Christine Makongo was born and raised in Vihiga County in a family of eight – six sisters and two brothers. As their parents were not formally employed, she and her siblings struggled to get an education because their family relied on farm products. ‘As a first born I had high hopes of making it to secondary school but I had to drop out of class 8, which shattered my dreams,’ she says.
‘I got married when I was still young. As a young inexperienced woman, I could not cope with the hardship of life with my husband so I moved back to my parents but the situation only worsened. I had departed alone, but returned with two children,’ she says laughing. ‘I then decided to leave the village and head to Nairobi to stay with a friend in Kibra. I had to sweet talk my parents to let me leave my kids with them so that I could travel to Nairobi alone.’

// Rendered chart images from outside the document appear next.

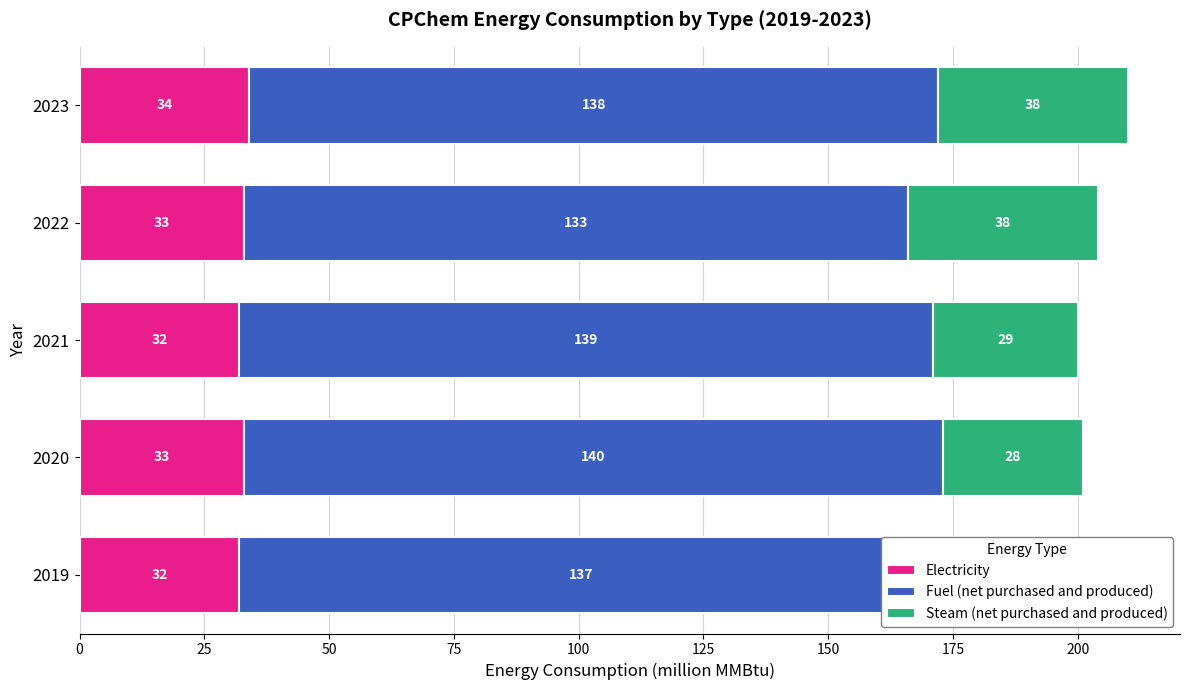

The Steam (net purchased and produced) series shows 14 at 2021. True or false?

False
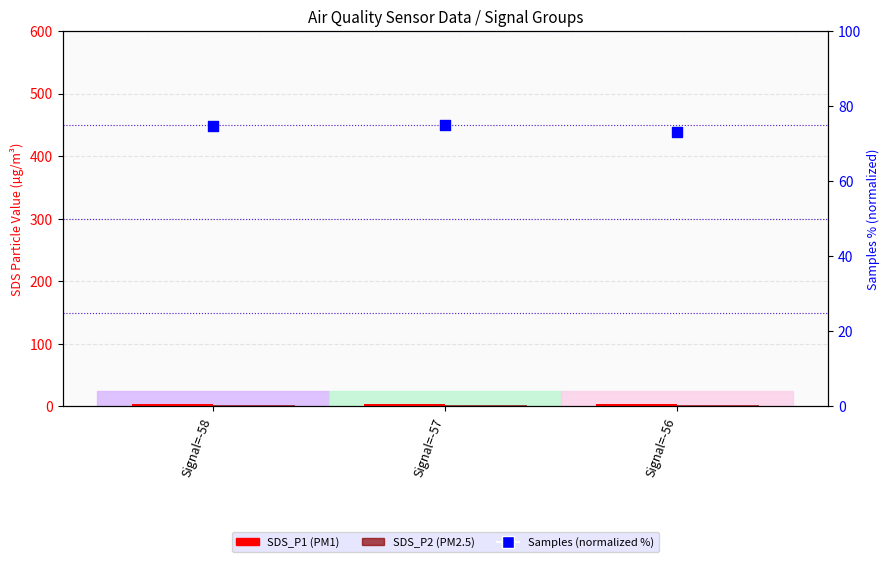

Which series contains the lowest Y value?

SDS_P2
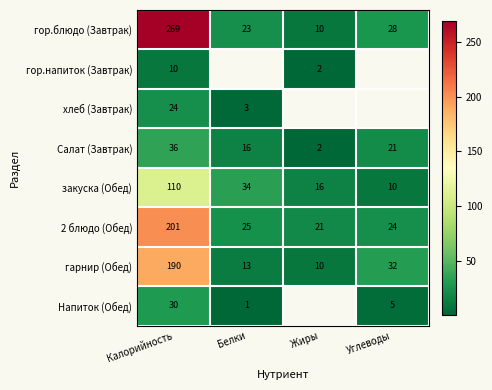

Which category has the highest value in the закуска (Обед) series?

Калорийность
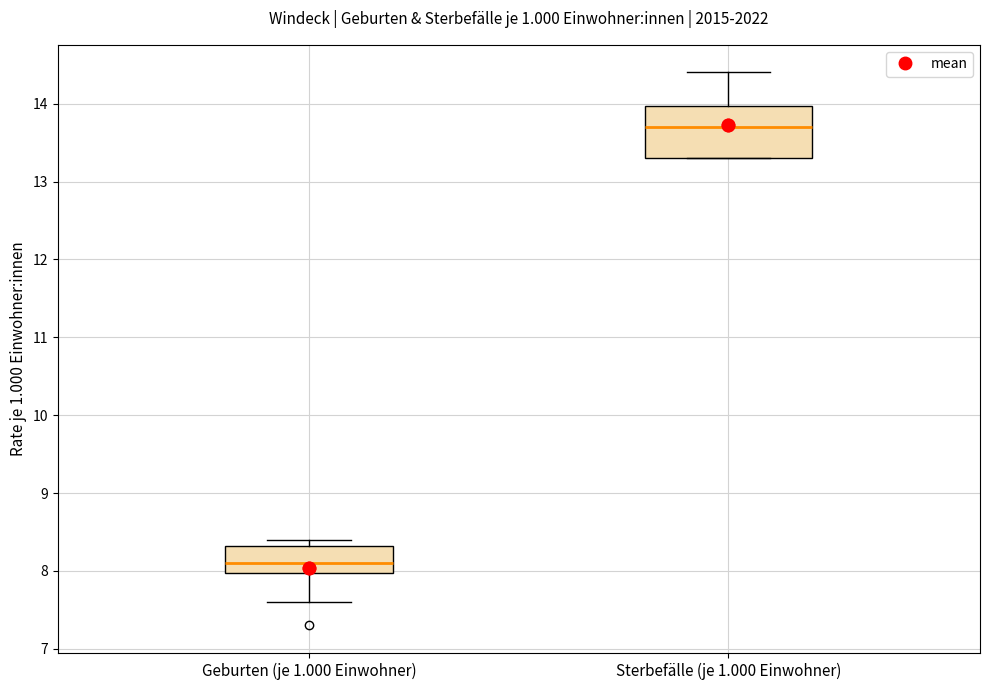

Comparing the boxes themselves (not the whiskers), which one is the tallest?

Sterbefälle (je 1.000 Einwohner)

‘When I got here, I never stopped thinking about my children’s education. I vowed that if any of my kids wanted to study, I would sacrifice all I could to ensure they got it. Even so, it wasn’t easy,’ she says. ‘Since I lived with a friend I had to find casual jobs and try to at least buy something for the house. Eventually, I landed a job as a housekeeper. The mistreatment in that house was awful. I remember I would work the whole day on an empty stomach. Since I didn’t want to go back to the village or let my two children lack education, I persisted. At the end of the first year, I got pregnant again for my third child who is now in form two.’
A domestic worker’s job is not permanent because when you become pregnant, your boss will just find another housekeeper. Initially, Christine wasn’t worried because she knew she had a husband and the suffering was over. Unfortunately, she found herself without a job or a husband, and with a baby to take care of. She had to look for casual jobs to keep up with the demands of her school-going children.
The Fish Business
‘One day a friend of mine came to my house and after hearing about my struggle, cunningly told me that I had to open a business. I quickly looked for funds and told her that I was ready and that was when she introduced me to the fish business. By then my daughter was five so leaving her behind with the neighbour’s children was not a problem. Slowly I started stabilizing and from paying rent of one thousand shillings (ten dollars), I was able to move to a house of 3,500 (35 dollars) a month.’
‘For ten years now I have been selling fish and I have no regrets. I go to the market either in Gikomba or Olympic every day. My business is not big but I am happy because if I take a loan, I can easily repay it. I can pay my bills and my daughter can do her shopping when she returns to school. The rest are married so she is the only one left,’ she says.
She admits that for the thirty years she has been in Kibra, life has never been easy. January is always the worst month for her since she has to worry about school. At the moment, her daughter is going to form two and she is worried about where she will get her school fees. ‘Last year I took a loan of 30,000 to take my daughter to school when she was joining form one. I am thinking of taking another loan.’
‘Seeing my daughter at school makes me work extra hard every single day. Being that I was not privileged to attend secondary school, I want my daughter to study until she tells me it’s enough. I have to sell fish to pay my bills, school fees for my daughter, and other necessities. I didn’t give up hope even at the height of the pandemic when business was seriously affected. I sell small tilapia and am famously referred to as Mama Samaki. The way I prepare it makes my fish the most appealing, and you will be attracted to it even from afar. But the price of buying it is not favourable to us but we keep pushing.’
‘I have no property, house, or business that I can leave to my kids. The only thing I can do is educate whoever is willing. It’s the only inheritance I can leave them. That’s why I have been selling fish for ten years now. I have always told my children that if they want to study, I’ll provide the school fees – that’s a promise I made to them,’ Christine adds as she winds up.